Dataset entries
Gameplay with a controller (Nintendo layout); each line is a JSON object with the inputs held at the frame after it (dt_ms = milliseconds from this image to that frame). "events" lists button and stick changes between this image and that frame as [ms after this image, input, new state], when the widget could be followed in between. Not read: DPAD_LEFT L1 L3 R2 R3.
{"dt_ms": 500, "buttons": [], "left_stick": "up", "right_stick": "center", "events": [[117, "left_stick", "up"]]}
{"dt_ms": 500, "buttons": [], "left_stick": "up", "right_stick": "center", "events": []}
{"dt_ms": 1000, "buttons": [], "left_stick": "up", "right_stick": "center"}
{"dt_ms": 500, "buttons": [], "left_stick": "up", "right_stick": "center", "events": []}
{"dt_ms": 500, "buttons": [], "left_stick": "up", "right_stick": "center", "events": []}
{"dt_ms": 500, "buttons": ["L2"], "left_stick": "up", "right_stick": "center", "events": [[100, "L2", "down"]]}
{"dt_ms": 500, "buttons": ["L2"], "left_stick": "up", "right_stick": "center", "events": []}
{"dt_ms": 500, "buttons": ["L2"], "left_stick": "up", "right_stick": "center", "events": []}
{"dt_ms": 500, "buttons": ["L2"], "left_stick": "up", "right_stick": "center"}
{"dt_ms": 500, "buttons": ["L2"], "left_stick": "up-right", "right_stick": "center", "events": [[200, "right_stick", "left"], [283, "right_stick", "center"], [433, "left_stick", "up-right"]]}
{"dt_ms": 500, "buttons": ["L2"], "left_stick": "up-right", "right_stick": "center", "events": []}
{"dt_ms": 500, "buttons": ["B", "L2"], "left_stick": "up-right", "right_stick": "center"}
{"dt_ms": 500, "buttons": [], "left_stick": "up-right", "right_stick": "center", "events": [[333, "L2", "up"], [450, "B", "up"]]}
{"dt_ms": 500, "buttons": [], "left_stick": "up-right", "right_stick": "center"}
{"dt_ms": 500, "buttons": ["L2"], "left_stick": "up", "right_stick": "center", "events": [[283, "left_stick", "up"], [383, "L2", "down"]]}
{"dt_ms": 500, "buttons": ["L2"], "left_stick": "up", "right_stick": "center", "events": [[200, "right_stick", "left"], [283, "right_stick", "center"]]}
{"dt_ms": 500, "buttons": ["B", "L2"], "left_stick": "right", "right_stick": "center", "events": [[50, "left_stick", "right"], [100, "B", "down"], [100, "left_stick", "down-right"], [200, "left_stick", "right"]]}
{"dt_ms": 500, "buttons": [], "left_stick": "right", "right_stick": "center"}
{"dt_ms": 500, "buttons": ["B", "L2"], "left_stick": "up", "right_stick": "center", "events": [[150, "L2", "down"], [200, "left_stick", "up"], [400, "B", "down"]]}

## What this task involves
Copy each record above so that no word or mark differs.

## Exercise solution
Gameplay with a controller (Nintendo layout); each line is a JSON object with the inputs held at the frame after it (dt_ms = milliseconds from this image to that frame). "events" lists button and stick changes between this image and that frame as [ms after this image, input, new state], when the widget could be followed in between. Not read: DPAD_LEFT L1 L3 R2 R3.
{"dt_ms": 500, "buttons": [], "left_stick": "up", "right_stick": "center", "events": [[117, "left_stick", "up"]]}
{"dt_ms": 500, "buttons": [], "left_stick": "up", "right_stick": "center", "events": []}
{"dt_ms": 1000, "buttons": [], "left_stick": "up", "right_stick": "center"}
{"dt_ms": 500, "buttons": [], "left_stick": "up", "right_stick": "center", "events": []}
{"dt_ms": 500, "buttons": [], "left_stick": "up", "right_stick": "center", "events": []}
{"dt_ms": 500, "buttons": ["L2"], "left_stick": "up", "right_stick": "center", "events": [[100, "L2", "down"]]}
{"dt_ms": 500, "buttons": ["L2"], "left_stick": "up", "right_stick": "center", "events": []}
{"dt_ms": 500, "buttons": ["L2"], "left_stick": "up", "right_stick": "center", "events": []}
{"dt_ms": 500, "buttons": ["L2"], "left_stick": "up", "right_stick": "center"}
{"dt_ms": 500, "buttons": ["L2"], "left_stick": "up-right", "right_stick": "center", "events": [[200, "right_stick", "left"], [283, "right_stick", "center"], [433, "left_stick", "up-right"]]}
{"dt_ms": 500, "buttons": ["L2"], "left_stick": "up-right", "right_stick": "center", "events": []}
{"dt_ms": 500, "buttons": ["B", "L2"], "left_stick": "up-right", "right_stick": "center"}
{"dt_ms": 500, "buttons": [], "left_stick": "up-right", "right_stick": "center", "events": [[333, "L2", "up"], [450, "B", "up"]]}
{"dt_ms": 500, "buttons": [], "left_stick": "up-right", "right_stick": "center"}
{"dt_ms": 500, "buttons": ["L2"], "left_stick": "up", "right_stick": "center", "events": [[283, "left_stick", "up"], [383, "L2", "down"]]}
{"dt_ms": 500, "buttons": ["L2"], "left_stick": "up", "right_stick": "center", "events": [[200, "right_stick", "left"], [283, "right_stick", "center"]]}
{"dt_ms": 500, "buttons": ["B", "L2"], "left_stick": "right", "right_stick": "center", "events": [[50, "left_stick", "right"], [100, "B", "down"], [100, "left_stick", "down-right"], [200, "left_stick", "right"]]}
{"dt_ms": 500, "buttons": [], "left_stick": "right", "right_stick": "center"}
{"dt_ms": 500, "buttons": ["B", "L2"], "left_stick": "up", "right_stick": "center", "events": [[150, "L2", "down"], [200, "left_stick", "up"], [400, "B", "down"]]}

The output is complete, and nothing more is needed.